One last movement. I drag my face across the tile, lift my bottom for a final push. I have reached my destination, in a weird way. But this is a strange place. Until the next gate opens, I’ll be here, in between worlds. Dragged to my final destination.

Weekly state: hungry.

Give me all the eggs you have. I mean it, ALL of them.

The perfect morning omelette takes time. As with many things, I urge you all to take a breather before diving heads first into a delicious, plum cake.

Room temperature eggs. Yes, put them out of the fridge you weirdo! Crack them. 3 per person, AT LEAST. Salt them. Yes, before. Give them a good whirl, so as to homogenise them like the state of your mind.

Wait a minute and have a sip of that coffee. You deserve it. Pet your dog. Pet your cat. Pet someone. If there is no one, pet yourself. You have come this far, gotten out of bed and already next to the stove.

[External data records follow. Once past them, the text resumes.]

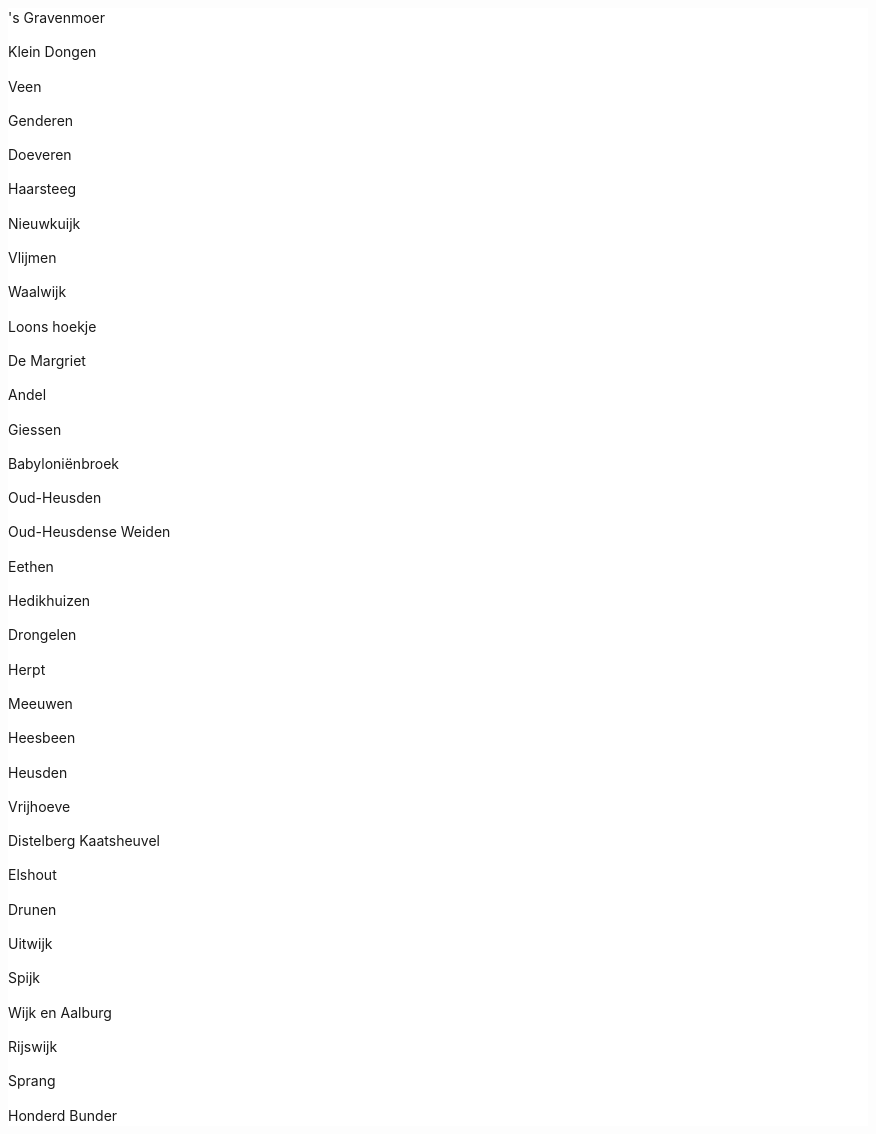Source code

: 's Gravenmoer

Klein Dongen

Veen

Genderen

Doeveren

Haarsteeg

Nieuwkuijk

Vlijmen

Waalwijk

Loons hoekje

De Margriet

Andel

Giessen

Babyloniënbroek

Oud-Heusden

Oud-Heusdense Weiden

Eethen

Hedikhuizen

Drongelen

Herpt

Meeuwen

Heesbeen

Heusden

Vrijhoeve

Distelberg Kaatsheuvel

Elshout

Drunen

Uitwijk

Spijk

Wijk en Aalburg

Rijswijk

Sprang

Honderd Bunder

Heat up the pan, just enough. Knob of butter, coat the pan. Let it bubble. In with the egg. Don’t let it settle! Continuously, not nervously, make rounds with your spoon. Remember when I told you not to heat up the pan too much? Well if you did, you’ll already have a clumpy mess.

Slowly, slowly, this is a Sunday! Don’t rush into things. Put down the heat, in the pan and in your mind.

Circling around the pan, see the eggs get all cozy in there. Sweet creamy goodness.

If the thought crossed your mind that in a few moments longer they’ll be done, it is already the moment they’re done.

Sourdough bread. Pepper, fresh, of course! Maybe some chives? Hell yeah.

Yessssss.

The first time my food stall has produced some food. Not for thought, actually. After 4 years it’s time.

Enjoy the eggy goodness. And remember, don’t heat up too fast! You’ll get all clumpy.

Weekly state: vicarious.

Swinging from the top of my cathedral, trying to be as nonchalant as Quasimodo.

Surrounded by beauty, I roam the magnificent towers. Forever in every heart of all citizens, in the city of love. What should be a romantic tale ends up portraying the ugliness – not of my hunchback and bushy eyebrows – but the hatred towards those who don’t roam the streets forward-facing.

I run backwards, the last thing you see is my face. An exercise in de-prioritising superficial beauty. If I wasn’t on my way to ring those bells of the church you love so much, you wouldn’t see me.

I swing, back and forth, I lurk and squat, high above. The gargoyles as my closest confidants, we ask questions. We wonder who is ugly in character, yet has the most appealing silhouette.

I call you to prayer, into my refuge. I open the doors, I let in all those silhouettes. Will you use your chance to turn yourself inside out?

I wonder, I ask. Who’s the hunchback lurking from below? Looking straight up, all shackled to the fabric of society? Locked to walk the earth forever.

Why don’t you come up here? Shed your silhouette, come and ask questions. Be inquisitive, stay curious. Live and love vicariously.